The independence that came with the territory of being a small
farmer or shopkeeper or artisan is now available only to those who
are unusually adventurous (or of course wealthy, but that’s
always true). Few of us even own the homes we live in; “home ownership” is
a euphemism for most of us most of the time, because the house was bought
with borrowed money that we’re still trying to pay off (or, often,
not even trying, but expecting to hop from one loan to another for the rest of our lives). The presumption that most people should be somewhat
independent, with a small minority needing assistance, has been
inverted.
All in all, I suspect that as the Tea Party leads the charge for
small government economic freedom, they’re not going to see, when they look behind them, nearly as many people following as they expected.
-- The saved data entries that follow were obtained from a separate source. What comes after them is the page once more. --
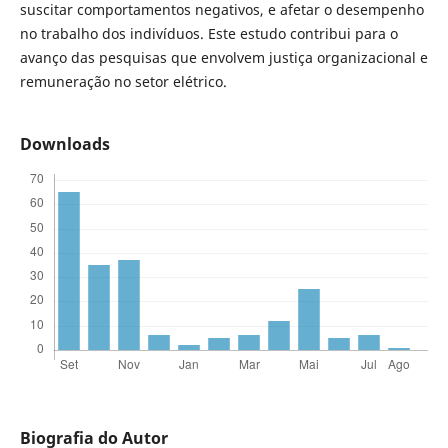
suscitar comportamentos negativos, e afetar o desempenho
no trabalho dos indivíduos. Este estudo contribui para o
avanço das pesquisas que envolvem justiça organizacional e
remuneração no setor elétrico.
Downloads
Biografia do Autor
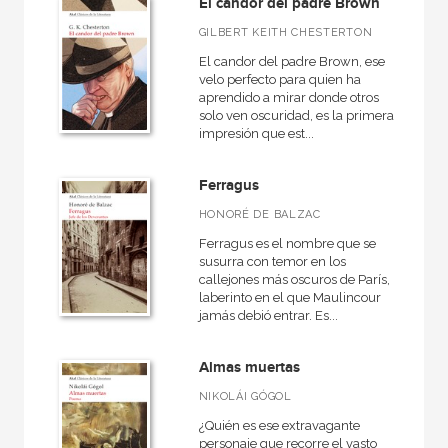
El candor del padre Brown
GILBERT KEITH CHESTERTON
MATERIAS
El candor del padre Brown, ese
velo perfecto para quien ha
+
Actualidad
aprendido a mirar donde otros
solo ven oscuridad, es la primera
+
Ciencias humanas y sociales
impresión que est...
+
Ciencias naturales y técnicas
Ferragus
+
Ficción
HONORÉ DE BALZAC
+
Infantil y juvenil
Ferragus es el nombre que se
+
susurra con temor en los
No - Ficción
callejones más oscuros de París,
+
laberinto en el que Maulincour
Ocio
jamás debió entrar. Es...
+
Salud
+
Almas muertas
Texto escolar
NIKOLÁI GÓGOL
¿Quién es ese extravagante
personaje que recorre el vasto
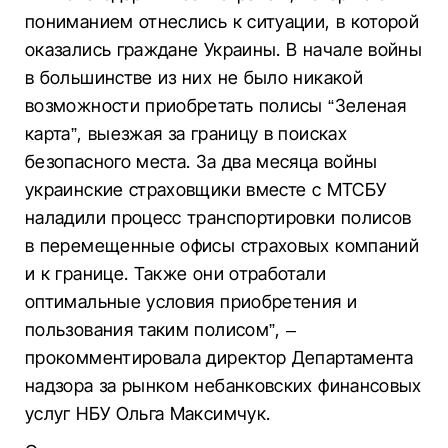
пониманием отнеслись к ситуации, в которой
оказались граждане Украины. В начале войны
в большинстве из них не было никакой
возможности приобретать полисы “Зеленая
карта”, выезжая за границу в поисках
безопасного места. За два месяца войны
украинские страховщики вместе с МТСБУ
наладили процесс транспортировки полисов
в перемещенные офисы страховых компаний
и к границе. Также они отработали
оптимальные условия приобретения и
пользования таким полисом”, –
прокомментировала директор Департамента
надзора за рынком небанковских финансовых
услуг НБУ Ольга Максимчук.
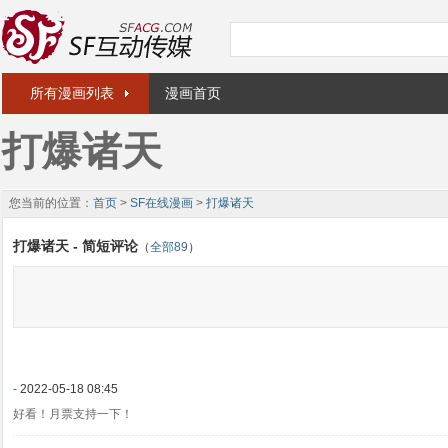
所有漫画列表
漫画首页
打爆诸天
您当前的位置：
首页
>
SF在线漫画
>
打爆诸天
打爆诸天 - 简短评论
（
全部89
）
-
2022-05-18 08:45
好看！月票支持一下！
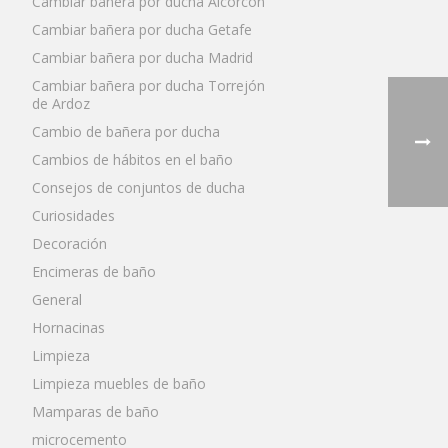
Cambiar bañera por ducha Alcorcón
Cambiar bañera por ducha Getafe
Cambiar bañera por ducha Madrid
Cambiar bañera por ducha Torrejón
de Ardoz
Cambio de bañera por ducha
Cambios de hábitos en el baño
Consejos de conjuntos de ducha
Curiosidades
Decoración
Encimeras de baño
General
Hornacinas
Limpieza
Limpieza muebles de baño
Mamparas de baño
microcemento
As
with the moral components of the other culture war, the assumption
that most people want a society based on the sort of freedom the Tea
Party advocates may not be warranted. One can’t judge only by
the cultural climate as exemplified in the predominant cultural
expressions—the press, the entertainment industry, the
academy—but on the basis of those one would be justified in
supposing that sexual freedom is now the most important and essential
American freedom, and that other freedoms can and should be
sacrificed to it.
It’s always possible, some say probable, that the whole
structure will come tumbling down because the government doesn’t
actually have the money it dispenses to us. If so, that won’t
be a pretty sight, and it won’t be seen as liberating.